By building more movement into Malcolm’s school day, we would allow him to blow off more steam so he could focus on what needed to be accomplished academically.
I also asked for more rubrics for his assignments. Rubrics that clearly show the expectation and how marks would be awarded tell him what he needs to know to do the job he needs to do. Since he is very concrete, a random marking system does little in terms of motivating him to work well. On the other hand, a rubric that clearly identifies specifically what he needs to do to hit the mark (and where he missed) is very useful.
Since Malcolm has been officially identified at school, he also has an Individual Education Plan. It is this IEP that allowed me to program his Grade 7 (in Grade 4) math, remove him from French and replace it with English vocabulary building, and specify anything else he may need to accommodate his Asperger’s.
Based on what we had learned during Malcolm’s grade four year, Mary Beth and I decided some changes were needed to the IEP. Number one on my list was ensuring that everything in Malcolm’s curriculum was sent home to me so that I had the tools I needed to ensure learning was taking place.
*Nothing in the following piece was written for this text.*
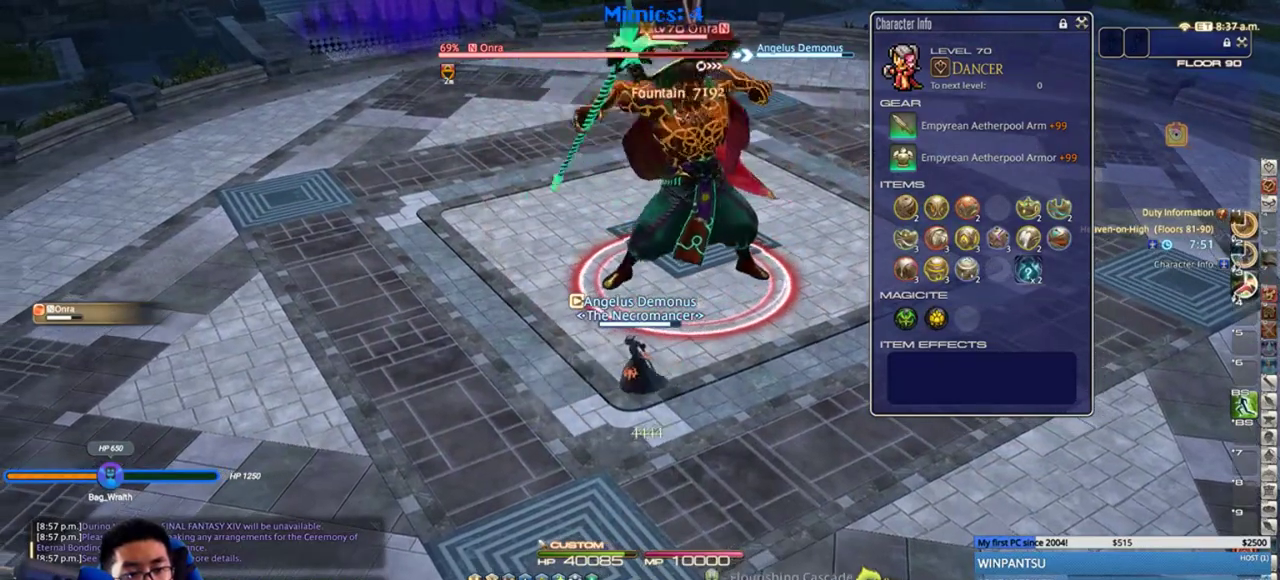
{"keys": [], "events": [[17, "w", "down"], [117, "w", "up"], [433, "1", "down"], [467, "1", "up"]]}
Malcolm’s language issue often means that the classroom fails him as a learning environment. With a vocabulary that has huge holes, it’s not unusual for Malcolm to miss great gobs of information being discussed or taught. Everyone (except me) underestimates the extent of this problem because Malcolm is so good at being “good.” The expectation, generally, is that a child who is missing so much would be acting out more. Not so my Malcolm.
When Malcolm was doing a project on wetlands, he learned that one of the major reasons wetlands were disappearing was because they were being converted for agriculture. SO when he didn’t use this in his report, I asked him why. He didn’t know. I pointed out that the research material he was using showed that the land was being used for crops. He looked at me, eyes wide, and said, “What’s a crop?” A missed word that impacted the whole story.
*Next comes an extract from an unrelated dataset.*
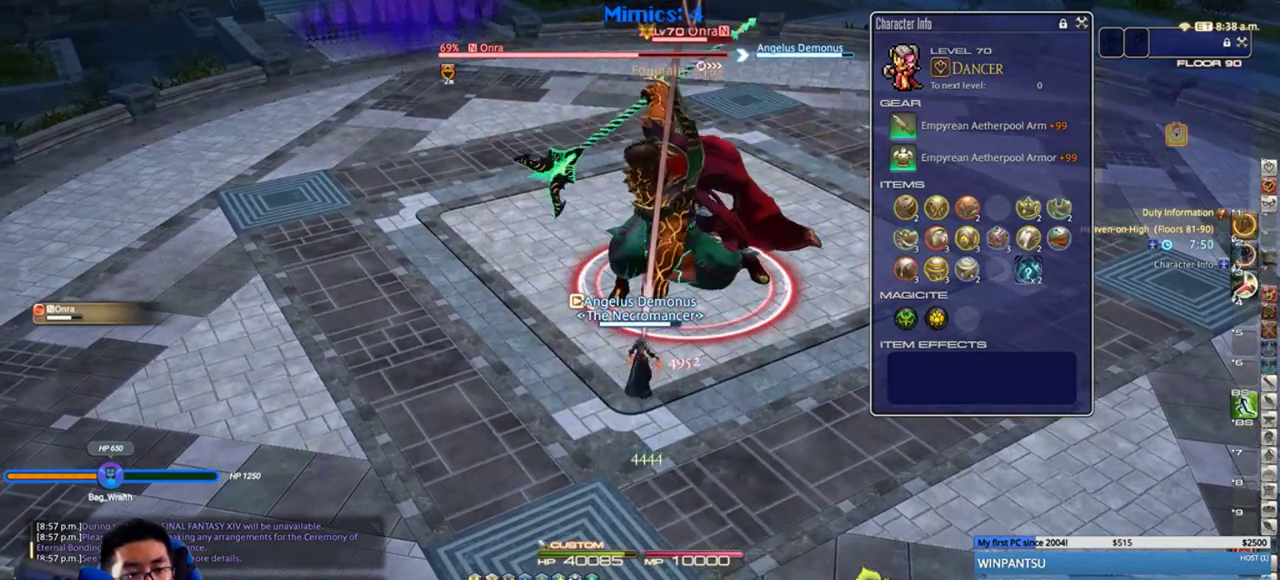
{"keys": ["rbracket"], "events": [[33, "1", "down"], [117, "1", "up"], [150, "1", "down"], [250, "1", "up"], [333, "rbracket", "down"], [400, "rbracket", "up"], [500, "rbracket", "down"]]}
Words like this – words the world knows that Malcolm doesn’t – pop up all the time. There was the afternoon he walked over to his dad and asked was the device was his dad was using to open the can of tuna. A can-opener. If the word isn’t taught to him directly, he doesn’t get it. And for the longest time, he didn’t even have enough language to be able to ask for the word he didn’t understand. Now that he does, his language is growing by leaps and bounds. But I am still constantly surprised by what he doesn’t know.
Inevitably, if I left him to his own devices at elementary school, he had enough content to pull a C or even a B on a subject test. With support from me, he was capable of an A. Now, here’s the thing: it’s not the mark, it’s the measure the mark gives of his understanding.
I have always been of the opinion that marks give me an identification of what my child DID NOT learn. My standard is a B+. Bring me home less than a B+ and we have some work to do to make sure the gaps aren’t so huge that they impact on the next part of the curriculum. Sadly, if a child pulls a B on an assignment or test, everyone is happy, and no remedial support is required. I want to know what he hasn’t learned – what may pop up again later to bite us both in the butt.
Let’s take times tables as an example. If you only know three quarters of your times tables, you can get a B. Really. Witness all the children who haven’t a clue how to multiply seven by eight. But if you don’t know your times tables, you’re gong to have problems with math all the way through the rest of your school life. So for me, the only acceptable mark on a times-table test is 100 percent. I refuse to settle for less, and my kids have both been good math students as a result. But left to the “system,” they may only have been adequate at math.
When it comes to science, geography or history, interpretation is a huge part of the issue – it’s not just the facts – and that’s where I’m prepared to cut more slack in terms of my expectations. Malcolm is great with facts but has trouble with interpretation so he can flounder. I have to get into the curriculum and go through it with him. I have to teach him.